The young man's taste eventually came around with flying colours, his boss is pleased to report. "Our palates are very, very well-aligned," Picton says. "We will both taste through a flight of wines and nine times out of 10 we're going to pick the same wine as our favourite, and for similar reasons."
In his new post, Hall will oversee production of all seven whites in the portfolio, beginning with the 2017 vintage, including two chardonnays and a new Bordeaux-style union of sauvignon blanc and sémillon to be called Mer'r'iym, an aboriginal word for "marriage."
Though small, with annual output of 18,000 cases, Nk'Mip (pronounced "inkameep") has garnered more than its share of accolades, most recently named 2016 Canadian winery of the year at the Canadian-based InterVin International Wine Awards. Founded 15 years ago, the winery is part of a development that includes the Spirit Ridge hotel and spa and the Sonora Dunes Golf Course.

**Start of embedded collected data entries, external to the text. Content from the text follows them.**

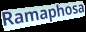
Ramaphosa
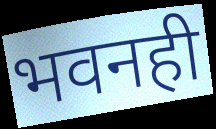
भवनही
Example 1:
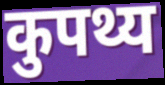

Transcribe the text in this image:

कुपथ्य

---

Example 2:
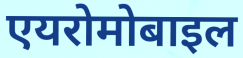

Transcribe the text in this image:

एयरोमोबाइल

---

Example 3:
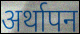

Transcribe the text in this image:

अर्थापन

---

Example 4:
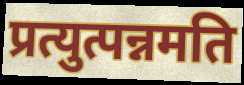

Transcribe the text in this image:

प्रत्युत्पन्नमति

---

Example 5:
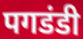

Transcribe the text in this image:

पगडंडी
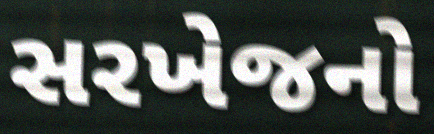
સરખેજનો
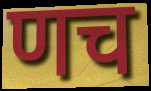
णच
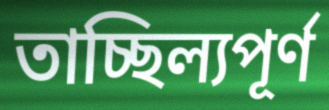
তাচ্ছিল্যপূর্ণ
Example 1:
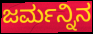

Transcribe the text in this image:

ಜರ್ಮನ್ನಿನ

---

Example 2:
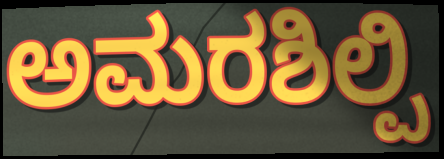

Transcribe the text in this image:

ಅಮರಶಿಲ್ಪಿ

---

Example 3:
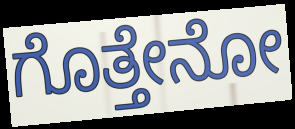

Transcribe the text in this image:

ಗೊತ್ತೇನೋ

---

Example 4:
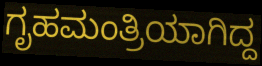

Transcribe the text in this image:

ಗೃಹಮಂತ್ರಿಯಾಗಿದ್ದ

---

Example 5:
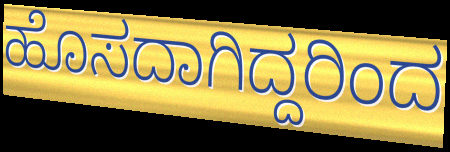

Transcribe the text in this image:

ಹೊಸದಾಗಿದ್ದರಿಂದ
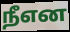
நீஎன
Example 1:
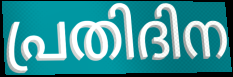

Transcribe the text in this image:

പ്രതിദിന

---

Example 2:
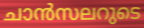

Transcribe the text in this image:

ചാൻസലറുടെ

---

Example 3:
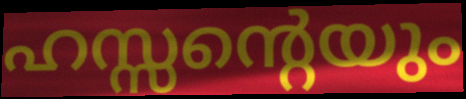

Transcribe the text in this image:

ഹസ്സന്റെയും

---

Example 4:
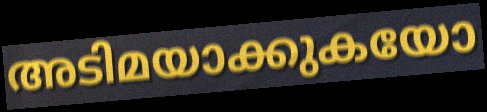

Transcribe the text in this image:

അടിമയാക്കുകയോ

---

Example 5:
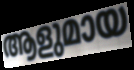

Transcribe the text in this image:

ആളുമായ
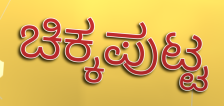
ಚಿಕ್ಕಪುಟ್ಟ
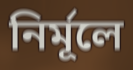
নির্মূলে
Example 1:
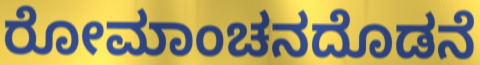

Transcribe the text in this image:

ರೋಮಾಂಚನದೊಡನೆ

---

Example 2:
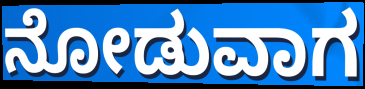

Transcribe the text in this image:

ನೋಡುವಾಗ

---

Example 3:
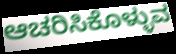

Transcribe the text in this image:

ಆಚರಿಸಿಕೊಳ್ಳುವ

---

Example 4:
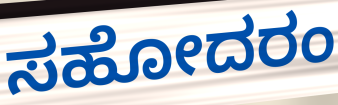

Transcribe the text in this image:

ಸಹೋದರಂ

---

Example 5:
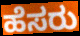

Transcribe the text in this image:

ಹೆಸರು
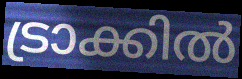
ട്രാക്കിൽ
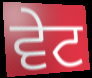
ਵੇਟ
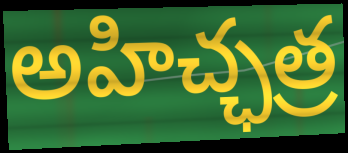
అహిచ్ఛత్ర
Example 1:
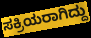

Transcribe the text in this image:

ಸಕ್ರಿಯರಾಗಿದ್ದು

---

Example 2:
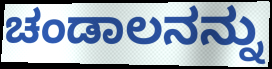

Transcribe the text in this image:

ಚಂಡಾಲನನ್ನು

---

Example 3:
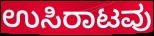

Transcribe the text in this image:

ಉಸಿರಾಟವು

They are among several aboriginal-run enterprises on the 13,000-hectare, 140-year-old reserve that have, under Louie's 30-year leadership, established an enviably high level of employment and financial independence for the 520-member band.
All of the activity is situated in one of the hottest and driest pockets in Canada, featuring a landscape of sagebrush and sun-scorched mountains that resembles the backdrop of a Wild West movie. Most of the band's 600 hectares of vineyard are leased to such wineries as Mission Hill, Burrowing Owl and Jackson-Triggs, with about 120 hectares reserved for Nk'Mip.

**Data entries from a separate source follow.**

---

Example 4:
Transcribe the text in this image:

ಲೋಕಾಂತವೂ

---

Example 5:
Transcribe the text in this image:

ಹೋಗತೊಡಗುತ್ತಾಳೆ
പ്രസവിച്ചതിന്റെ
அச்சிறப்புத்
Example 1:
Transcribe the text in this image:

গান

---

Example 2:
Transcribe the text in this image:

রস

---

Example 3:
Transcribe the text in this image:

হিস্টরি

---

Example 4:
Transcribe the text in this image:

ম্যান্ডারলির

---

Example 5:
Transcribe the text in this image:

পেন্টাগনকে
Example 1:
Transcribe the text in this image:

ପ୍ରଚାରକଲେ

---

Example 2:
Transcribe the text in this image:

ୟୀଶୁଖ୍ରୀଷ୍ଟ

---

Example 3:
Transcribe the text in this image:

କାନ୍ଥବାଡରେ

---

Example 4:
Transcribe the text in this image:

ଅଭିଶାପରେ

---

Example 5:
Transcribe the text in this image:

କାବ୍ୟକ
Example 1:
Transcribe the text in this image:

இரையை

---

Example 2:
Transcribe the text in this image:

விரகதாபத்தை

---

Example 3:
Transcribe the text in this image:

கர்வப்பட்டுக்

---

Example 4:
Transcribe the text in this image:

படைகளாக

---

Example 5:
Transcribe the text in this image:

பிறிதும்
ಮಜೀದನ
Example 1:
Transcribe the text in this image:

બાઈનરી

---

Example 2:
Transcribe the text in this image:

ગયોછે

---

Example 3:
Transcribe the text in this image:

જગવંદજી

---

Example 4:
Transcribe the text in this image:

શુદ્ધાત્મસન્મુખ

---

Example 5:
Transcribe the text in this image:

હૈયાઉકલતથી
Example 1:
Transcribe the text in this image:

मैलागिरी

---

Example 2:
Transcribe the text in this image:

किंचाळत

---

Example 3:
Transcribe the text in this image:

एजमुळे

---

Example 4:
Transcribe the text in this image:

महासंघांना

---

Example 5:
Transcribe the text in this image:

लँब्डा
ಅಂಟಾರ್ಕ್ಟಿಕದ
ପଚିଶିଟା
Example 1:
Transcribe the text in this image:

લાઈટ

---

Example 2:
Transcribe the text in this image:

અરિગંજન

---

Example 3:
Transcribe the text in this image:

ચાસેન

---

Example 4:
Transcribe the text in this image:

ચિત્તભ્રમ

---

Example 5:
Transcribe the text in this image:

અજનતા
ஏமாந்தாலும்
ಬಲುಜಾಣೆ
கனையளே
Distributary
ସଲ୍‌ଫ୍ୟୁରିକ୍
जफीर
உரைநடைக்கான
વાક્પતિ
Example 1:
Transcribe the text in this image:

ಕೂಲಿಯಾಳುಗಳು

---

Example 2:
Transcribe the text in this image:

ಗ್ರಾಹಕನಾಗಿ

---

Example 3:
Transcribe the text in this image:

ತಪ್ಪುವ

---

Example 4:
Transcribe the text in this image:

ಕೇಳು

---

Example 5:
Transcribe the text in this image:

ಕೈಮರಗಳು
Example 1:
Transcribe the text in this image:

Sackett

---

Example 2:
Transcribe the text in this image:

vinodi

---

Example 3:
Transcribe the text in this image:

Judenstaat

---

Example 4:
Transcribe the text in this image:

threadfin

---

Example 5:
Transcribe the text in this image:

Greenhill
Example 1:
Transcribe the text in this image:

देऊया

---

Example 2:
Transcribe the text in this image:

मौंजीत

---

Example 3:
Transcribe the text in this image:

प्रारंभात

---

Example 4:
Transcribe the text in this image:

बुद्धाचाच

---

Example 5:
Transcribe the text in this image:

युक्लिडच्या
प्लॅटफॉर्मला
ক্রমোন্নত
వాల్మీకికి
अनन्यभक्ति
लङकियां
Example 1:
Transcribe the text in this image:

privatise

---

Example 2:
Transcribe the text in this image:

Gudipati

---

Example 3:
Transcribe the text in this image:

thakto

Hall is upbeat about life on "the Rez." "I had a pretty good life, it wasn't terrible," he says. "I got to run around as a kid. We hunted and fished on the property. I shot my first deer when I was seven. And it wasn't like it was my first shot, either. I was proficient in shooting by that time."
Life wasn't always so sweet for many, he allows. His father and several of his father's siblings were shipped to residential schools and experienced extreme poverty. (His mother, of Scottish descent, came from Quebec.) "Osoyoos was just nothing back then," he says.
And Hall, who attended school off the reserve, does recall fear and prejudice even among his young classmates. "Even when I was a kid, people didn't want to come to the reserve for birthday parties or whatever," he says. He proudly notes that the winery and resort, which have become well-known tourist destinations, have been instrumental in effecting change. "People are coming to the Okanagan just to come to our reserve," he says "They don't come here to go into the town of Osoyoos, they're coming to our reserve, to Nk'Mip cellars, to Spirit Ridge. They're travelling from Vancouver, from Calgary. Europeans are coming here. They're coming to see us."
Hall, who has two sons, aged 10 and 14, and recently became engaged to a woman in the restaurant-wine-sales business, says he's generally not one for celebrating, even his own birthday, but might open a bottle of his finer wine on July 1 and drink a toast to "shaking hands" with non-aboriginal organizations and "making deals" in the future.
For his part, Chief Louie, who this year was named to the Order of Canada, views the milestone with mixed emotions. Colonization inflicted much harm on the native Okanagan communities, he notes. "Our language is on the critical list. A lot of our people have suffered through residential schools. Broken treaties need to be fixed. There's some unfinished business with Canada," he says. "I'll clap my hands once but not much after that."
And then he adds: "But stories like Justin Hall are good stories that should be told on Canada's 150th."